Last reviewed: March 2026
GDPR Compliance EU
Triage is designed GDPR-compliant from day one. Compliance is not a retroactive patch — it shaped the architecture of the product.
Data We Collect
Account data
Email address and display name, collected for authentication only via Supabase Auth. We do not collect phone numbers, billing addresses, or personal identifiers beyond what is needed to identify your account.
Usage data
Brief generation counts and credit usage are logged against your account to enforce plan limits and track billing. Product analytics (feature usage, session behaviour) are collected anonymously via PostHog EU Cloud. Individual events are not tied to identifiable personal data in analytics.
CSV uploads
When you upload a CSV, the data is processed server-side to generate contact briefs. CSV contents are not permanently stored beyond your active session. Once briefs are generated, the raw CSV data is discarded.
Domain scrape results
When Triage fetches signals from a company's public web presence (homepage, job postings, blog), results are cached per domain — not per contact. No personally identifiable information is cached as part of the domain scrape.
CRM data (when connected)
CRM integrations operate on a read-only API basis by default. Triage reads contact and account data to generate briefs. We write data back to your CRM only when you explicitly trigger a push action (e.g. saving a brief to a CRM note). We do not store raw CRM contact objects in our own database.
Sub-processors
The following sub-processors are used in the delivery of the Triage service. All sub-processors are bound by Data Processing Agreements.

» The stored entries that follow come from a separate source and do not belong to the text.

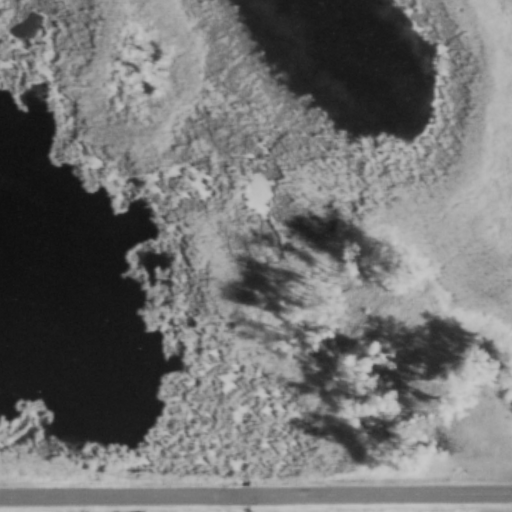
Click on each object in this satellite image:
river: (98, 194)
river: (208, 293)
road: (255, 491)
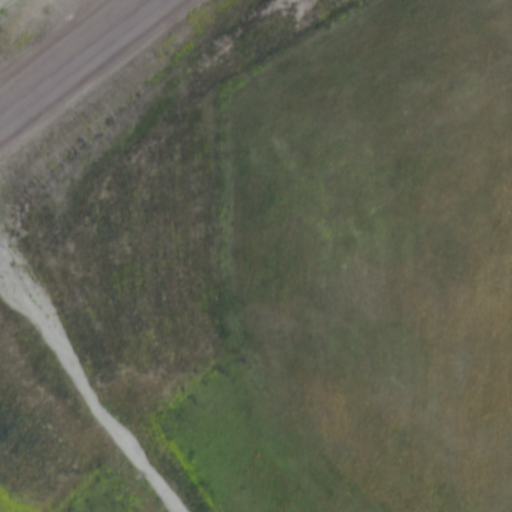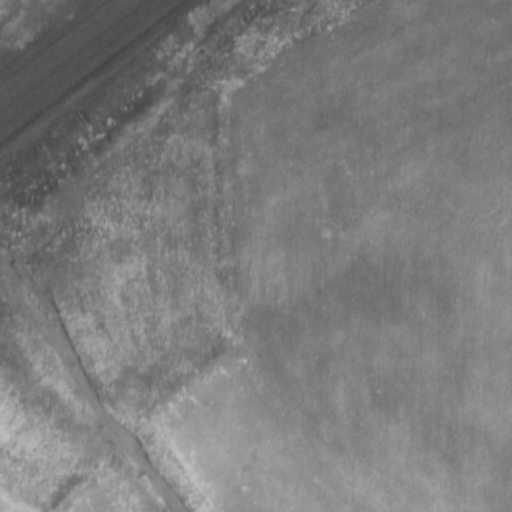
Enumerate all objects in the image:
quarry: (256, 256)
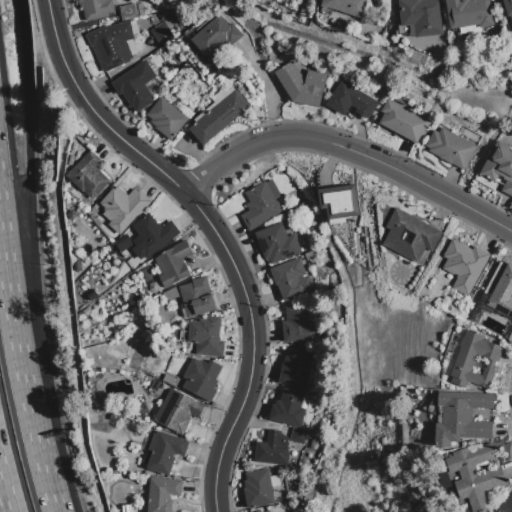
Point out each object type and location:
building: (346, 6)
building: (508, 6)
building: (94, 9)
building: (96, 9)
building: (129, 12)
building: (468, 14)
building: (468, 15)
building: (421, 17)
building: (421, 17)
building: (160, 34)
building: (161, 34)
building: (216, 39)
building: (214, 40)
building: (111, 45)
building: (112, 46)
building: (301, 85)
building: (301, 85)
building: (135, 86)
building: (137, 87)
road: (267, 88)
building: (350, 101)
building: (350, 101)
building: (218, 114)
building: (218, 115)
building: (165, 118)
building: (166, 119)
building: (401, 122)
building: (402, 122)
building: (448, 148)
building: (449, 148)
road: (349, 150)
building: (499, 167)
building: (499, 167)
building: (88, 175)
building: (88, 176)
building: (339, 202)
building: (338, 203)
building: (260, 205)
building: (261, 205)
building: (121, 208)
building: (122, 208)
road: (213, 232)
building: (406, 236)
building: (410, 236)
building: (147, 237)
building: (151, 237)
building: (123, 244)
building: (276, 244)
building: (277, 244)
road: (32, 256)
building: (172, 264)
building: (173, 265)
building: (464, 265)
building: (463, 266)
building: (290, 280)
building: (291, 281)
building: (502, 293)
building: (503, 294)
building: (195, 298)
building: (198, 298)
building: (297, 324)
building: (298, 325)
building: (203, 337)
building: (206, 337)
building: (475, 361)
building: (475, 362)
road: (22, 367)
building: (295, 369)
building: (296, 369)
building: (201, 378)
building: (201, 379)
building: (288, 408)
building: (289, 408)
building: (178, 411)
building: (178, 411)
building: (461, 418)
building: (462, 418)
building: (296, 436)
building: (298, 436)
building: (272, 449)
building: (271, 451)
building: (164, 453)
building: (166, 454)
building: (474, 475)
building: (475, 476)
building: (258, 488)
building: (260, 489)
road: (5, 491)
building: (162, 494)
building: (162, 495)
building: (264, 510)
building: (259, 511)
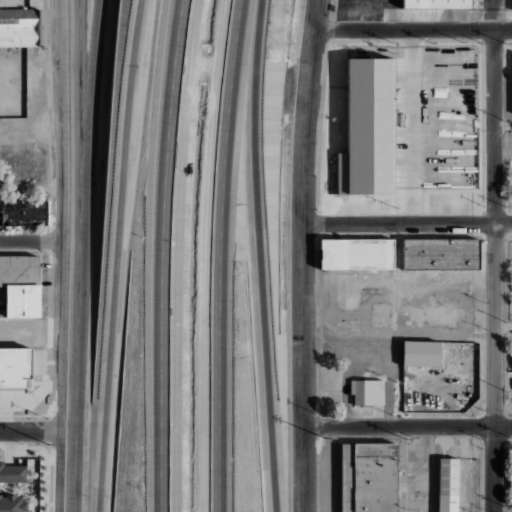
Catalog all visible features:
building: (435, 3)
building: (436, 3)
parking lot: (343, 5)
building: (18, 27)
building: (19, 27)
road: (413, 28)
road: (397, 94)
road: (503, 125)
building: (437, 175)
building: (23, 212)
building: (23, 212)
road: (81, 220)
road: (407, 221)
road: (31, 240)
building: (356, 253)
building: (356, 253)
building: (439, 253)
building: (440, 253)
road: (84, 255)
road: (118, 255)
road: (164, 255)
road: (218, 255)
road: (302, 255)
road: (63, 256)
road: (260, 256)
road: (494, 256)
building: (20, 285)
building: (23, 285)
building: (2, 313)
road: (503, 325)
building: (420, 353)
building: (424, 353)
building: (457, 355)
building: (15, 367)
building: (17, 367)
building: (367, 391)
building: (367, 391)
road: (407, 424)
road: (30, 431)
building: (367, 477)
building: (368, 477)
building: (510, 482)
building: (511, 482)
building: (447, 484)
building: (447, 484)
building: (12, 486)
building: (12, 487)
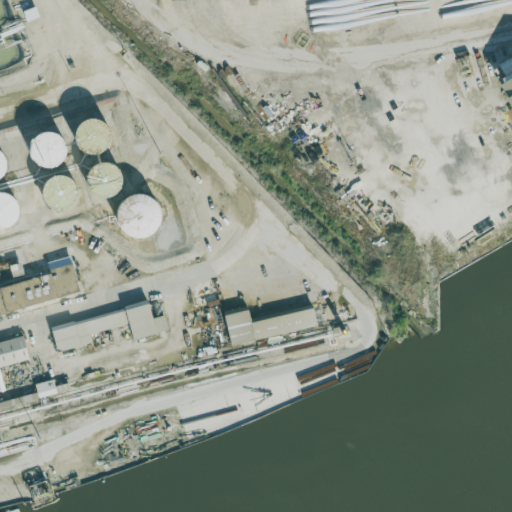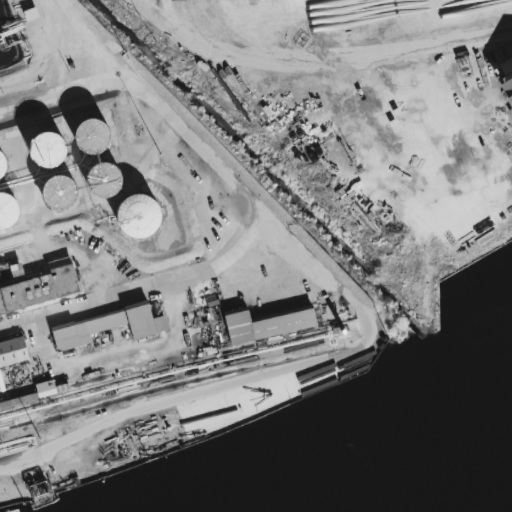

| Sub-processor | Purpose | Location | DPA in place |
|---|---|---|---|
| Supabase | Database & authentication | Ireland (EU) EU | Yes |
| Vercel | Hosting & edge delivery | EU / US | Yes |
| Anthropic (Claude) | AI brief generation | US | Yes — data not used for model training |
| ZeroBounce | Email verification | US | Yes |
| People Data Labs | Contact enrichment | US | Yes |
| Stripe | Payment processing | US / EU | Yes |
| PostHog | Product analytics | EU Cloud EU | Yes |
| Resend | Transactional email | US | Yes |
| Inngest | Background job processing | US | Yes |
For transfers to US-based sub-processors, appropriate safeguards (Standard Contractual Clauses) are in place in accordance with GDPR Chapter V.
Security Practices
A summary of the technical and organisational measures in place. See the full Security page for more detail.
Your Rights
As a data subject under GDPR, you have the following rights. To exercise any of them, contact privacy@triage.club or use your account settings.
Right to access
Export all your personal data directly from account settings at any time.
Right to deletion
Deleting your account removes all your data from our systems within 30 days.
Right to portability
Export your contacts and generated briefs as CSV from your account.
Right to object
Object to our processing at any time by contacting privacy@triage.club.
Right to restrict processing
You can pause your account at any time, which halts all active processing of your data.
Right to rectification
Update your account details at any time via account settings. Contact us for corrections we can't surface in-product.
Data Processing Agreement
A formal Data Processing Agreement (DPA) is available to Enterprise tier customers as standard.
If you require a DPA on a lower tier — for example, as a condition of your organisation's procurement process — contact legal@triage.club and we will review on a case-by-case basis.
Standard Contractual Clauses (SCCs) are available for non-EU customers where data transfers outside the European Economic Area require additional safeguards under GDPR Chapter V.